• Brief: The full listing, excluding its pictures, should be printed exactly as it stands.

Records shown section start

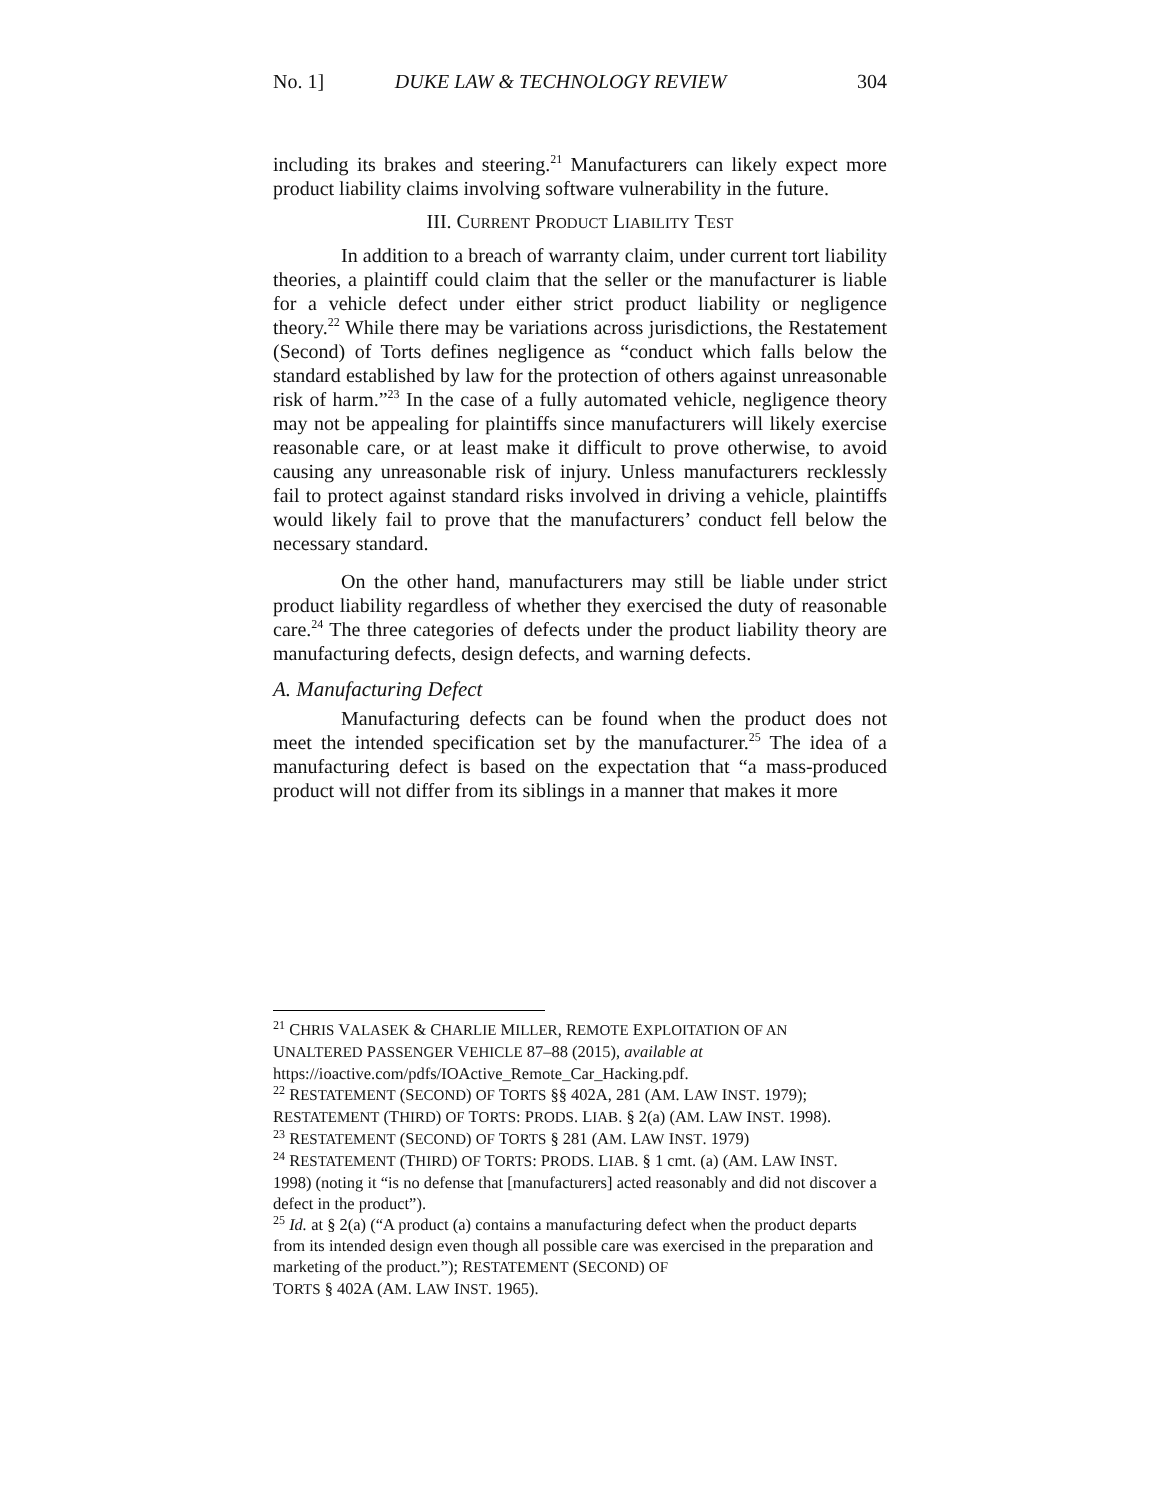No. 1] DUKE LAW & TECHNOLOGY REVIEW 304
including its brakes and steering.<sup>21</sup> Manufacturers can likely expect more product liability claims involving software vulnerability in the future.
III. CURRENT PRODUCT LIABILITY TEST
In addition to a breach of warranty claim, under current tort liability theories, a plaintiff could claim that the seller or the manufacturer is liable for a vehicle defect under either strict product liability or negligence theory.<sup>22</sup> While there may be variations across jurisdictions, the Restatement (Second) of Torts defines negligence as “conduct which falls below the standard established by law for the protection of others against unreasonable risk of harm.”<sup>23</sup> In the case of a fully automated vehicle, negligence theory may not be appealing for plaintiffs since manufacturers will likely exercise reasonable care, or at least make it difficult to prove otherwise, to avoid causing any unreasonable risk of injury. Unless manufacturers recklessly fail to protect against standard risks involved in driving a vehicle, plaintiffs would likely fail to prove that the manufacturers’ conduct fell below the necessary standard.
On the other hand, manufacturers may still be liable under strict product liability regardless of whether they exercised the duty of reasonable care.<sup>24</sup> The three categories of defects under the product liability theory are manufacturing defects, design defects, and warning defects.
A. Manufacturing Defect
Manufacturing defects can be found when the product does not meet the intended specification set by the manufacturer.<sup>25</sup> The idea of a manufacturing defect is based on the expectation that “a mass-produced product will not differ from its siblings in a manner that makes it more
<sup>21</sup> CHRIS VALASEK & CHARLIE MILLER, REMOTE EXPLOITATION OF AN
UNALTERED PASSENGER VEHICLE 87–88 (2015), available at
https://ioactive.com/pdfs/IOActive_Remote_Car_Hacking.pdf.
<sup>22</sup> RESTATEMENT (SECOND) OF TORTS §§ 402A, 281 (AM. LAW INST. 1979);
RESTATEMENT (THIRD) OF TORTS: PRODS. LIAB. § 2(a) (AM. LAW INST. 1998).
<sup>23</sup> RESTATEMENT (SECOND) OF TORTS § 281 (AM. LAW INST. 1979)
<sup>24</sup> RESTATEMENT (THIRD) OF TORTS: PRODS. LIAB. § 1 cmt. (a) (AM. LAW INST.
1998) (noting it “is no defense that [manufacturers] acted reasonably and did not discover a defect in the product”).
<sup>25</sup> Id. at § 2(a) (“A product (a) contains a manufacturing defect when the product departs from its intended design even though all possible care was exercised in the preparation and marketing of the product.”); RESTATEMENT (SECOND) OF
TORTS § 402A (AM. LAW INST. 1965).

Records shown section end

• Expected answer:
No. 1] DUKE LAW & TECHNOLOGY REVIEW 304
including its brakes and steering.<sup>21</sup> Manufacturers can likely expect more product liability claims involving software vulnerability in the future.
III. CURRENT PRODUCT LIABILITY TEST
In addition to a breach of warranty claim, under current tort liability theories, a plaintiff could claim that the seller or the manufacturer is liable for a vehicle defect under either strict product liability or negligence theory.<sup>22</sup> While there may be variations across jurisdictions, the Restatement (Second) of Torts defines negligence as “conduct which falls below the standard established by law for the protection of others against unreasonable risk of harm.”<sup>23</sup> In the case of a fully automated vehicle, negligence theory may not be appealing for plaintiffs since manufacturers will likely exercise reasonable care, or at least make it difficult to prove otherwise, to avoid causing any unreasonable risk of injury. Unless manufacturers recklessly fail to protect against standard risks involved in driving a vehicle, plaintiffs would likely fail to prove that the manufacturers’ conduct fell below the necessary standard.
On the other hand, manufacturers may still be liable under strict product liability regardless of whether they exercised the duty of reasonable care.<sup>24</sup> The three categories of defects under the product liability theory are manufacturing defects, design defects, and warning defects.
A. Manufacturing Defect
Manufacturing defects can be found when the product does not meet the intended specification set by the manufacturer.<sup>25</sup> The idea of a manufacturing defect is based on the expectation that “a mass-produced product will not differ from its siblings in a manner that makes it more
<sup>21</sup> CHRIS VALASEK & CHARLIE MILLER, REMOTE EXPLOITATION OF AN
UNALTERED PASSENGER VEHICLE 87–88 (2015), available at
https://ioactive.com/pdfs/IOActive_Remote_Car_Hacking.pdf.
<sup>22</sup> RESTATEMENT (SECOND) OF TORTS §§ 402A, 281 (AM. LAW INST. 1979);
RESTATEMENT (THIRD) OF TORTS: PRODS. LIAB. § 2(a) (AM. LAW INST. 1998).
<sup>23</sup> RESTATEMENT (SECOND) OF TORTS § 281 (AM. LAW INST. 1979)
<sup>24</sup> RESTATEMENT (THIRD) OF TORTS: PRODS. LIAB. § 1 cmt. (a) (AM. LAW INST.
1998) (noting it “is no defense that [manufacturers] acted reasonably and did not discover a defect in the product”).
<sup>25</sup> Id. at § 2(a) (“A product (a) contains a manufacturing defect when the product departs from its intended design even though all possible care was exercised in the preparation and marketing of the product.”); RESTATEMENT (SECOND) OF
TORTS § 402A (AM. LAW INST. 1965).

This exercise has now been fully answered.